[BUG] Filesystem corruption and not mountable PVC's #3895

drz9 · 2022-04-26T06:22:59Z

Describe the bug

Hello, we have some issues on many of our production clusters that regularly the PVC's become unmountable for the Pod and we get VolumeAttachErrors often resulting in Filesystem corruption (we use XFS). This is causing many issues because the PVC's mostly hold database data (mongodb, mariadb). In most of the cases, a manual mount to a node and xfs_repair will solve the issue but in some cases even the data in the databases is corrupt so we need to restore that as well.
We are using v1.1.1 and the cloud is vCloud Director.

To Reproduce

This is not really reproducable but we think maybe there is a CPU spike in one of the worker nodes which will cause the node to become inresponsive to Longhorn. However, my expectation would be that then another replica (we have 3 configured) may take over, which is not the case. Also, we don't really see high CPU warnings in our Grafana or other monitorings.

Expected behavior

Log or Support bundle

Attached.
longhorn-support-bundle_ce287a13-569f-42f1-85ce-f29a30945e15_2022-04-26T06-11-56Z.zip

Environment

Longhorn version: 1.1.1
Installation method (e.g. Rancher Catalog App/Helm/Kubectl): kubectl with kustomize
Kubernetes distro (e.g.

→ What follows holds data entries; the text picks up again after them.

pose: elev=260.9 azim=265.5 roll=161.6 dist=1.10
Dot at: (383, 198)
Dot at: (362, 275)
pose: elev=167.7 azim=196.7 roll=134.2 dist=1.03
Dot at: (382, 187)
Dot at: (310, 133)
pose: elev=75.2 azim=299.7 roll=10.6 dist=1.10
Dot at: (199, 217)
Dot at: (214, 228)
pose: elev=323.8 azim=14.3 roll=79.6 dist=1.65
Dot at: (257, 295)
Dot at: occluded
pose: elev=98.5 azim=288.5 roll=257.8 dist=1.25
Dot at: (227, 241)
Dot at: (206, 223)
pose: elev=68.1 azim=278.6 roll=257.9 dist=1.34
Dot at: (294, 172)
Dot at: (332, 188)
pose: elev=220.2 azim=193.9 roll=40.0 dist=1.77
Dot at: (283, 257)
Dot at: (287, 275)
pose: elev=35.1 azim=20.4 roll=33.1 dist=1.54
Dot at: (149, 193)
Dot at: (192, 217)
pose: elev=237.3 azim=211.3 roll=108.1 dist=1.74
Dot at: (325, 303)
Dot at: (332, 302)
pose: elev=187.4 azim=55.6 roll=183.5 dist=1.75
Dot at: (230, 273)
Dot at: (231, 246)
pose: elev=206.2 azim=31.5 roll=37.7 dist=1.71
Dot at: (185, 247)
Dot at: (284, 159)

RKE/K3s/EKS/OpenShift) and version: RKE, Kubernetes Version 1.20.9
- Number of management node in the cluster: 3
- Number of worker node in the cluster: 7
Node config
- OS type and version: ubuntu 20.04
- CPU per node: 4 vCPU
- Memory per node: 32GB
- Disk type(e.g. SSD/NVMe): SSD
- Network bandwidth between the nodes:
Underlying Infrastructure (e.g. on AWS/GCE, EKS/GKE, VMWare/KVM, Baremetal): vCloud
Number of Longhorn volumes in the cluster: 25

Additional context

I would be very pleased if someone could analyze the support bundle and maybe give us a hint on what is going on and how we can solve this issue.

derekbit · 2022-04-26T06:44:18Z

We saw similar xfs corruptions before. During the development, we found ext4 is more stable than xfs. Can you use ext4 instead?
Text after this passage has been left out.